The group was comprised of senior civil servants and Garda management, but did not include Garda associations, legal experts or the Policing Authority.
“I disagree with the report’s central findings for many reasons; primarily because the report is somewhat contradictory,” said Eddie Keane of the School of Law at University of Limerick.
“For example, it states that the gardaí are ‘unique’ and hence should not have the same industrial relations rights as other public servants, yet when it comes to wage negotiations the report does not recommend a unique wage negotiating system: ie the gardaí are to be treated in the exact same way as all other people.”
He said the report seemed to base its findings on a “slightly unusual interpretation” of the landmark 2014 ruling of the European Committee of Social Rights, known as the EuroCOP case.
The group did not accept the majority ruling of the body — that the prohibition on the right to strike and collective bargaining was a breach of their civil rights.
“Rather than follow the opinion of the majority, the report uses the opinion of the minority of the committee to conclude that a potential threat to public safety is a good enough reason for an absolute prohibition on the right to strike,” said Mr Keane.

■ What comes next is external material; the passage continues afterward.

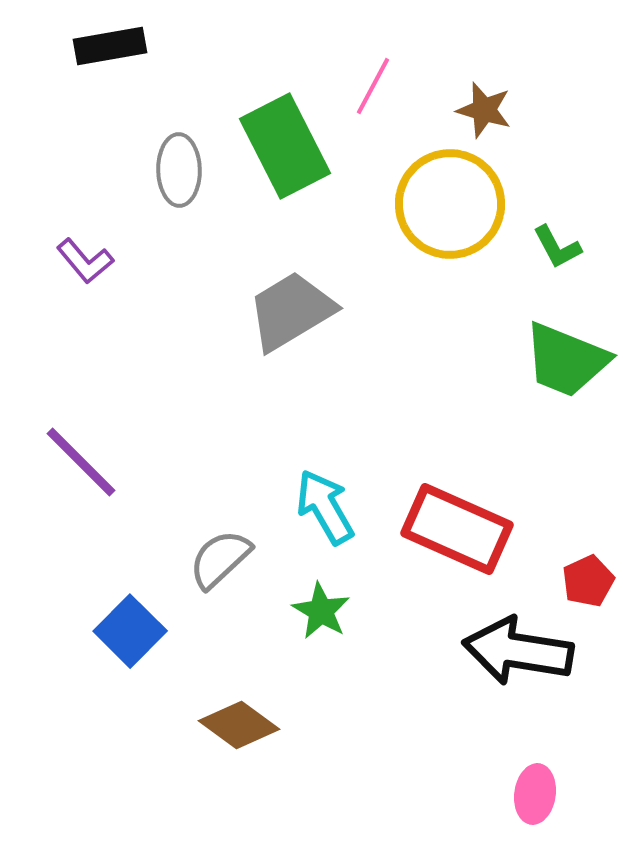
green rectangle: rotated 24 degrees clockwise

Mr Keane said there was a significant emphasis in the group’s report that An Garda Síochána was a “disciplined” hierarchal force.
“The suggestion is that allowing some members to withdraw their services would undermine this discipline,” he said.
“However, this hasn’t occurred in police forces where the members are allowed to withdraw their services, such as Western Australia.”
As regards withdrawal of labour, he said a balance would have to be struck between carrying out an effective action and not putting the public’s safety at risk.
“While police forces in other jurisdictions have operated ‘go slows’, this may not be appropriate either. In many ways a ‘go slow’ is a greater threat to public safety than a strike as it suggests that the police will be deliberately inefficient in carrying out their duties.”
He added: “Perhaps a solution could be that a percentage — previously agreed between the representative associations and management — of the affected Gardaí could withdraw their services at particular times on a rotating basis.
“While it would put pressure on senior management to organise the provision of services, it may not necessarily impact on public safety. It would also avoid classifying tasks as ‘essential’ or ‘non-essential’.”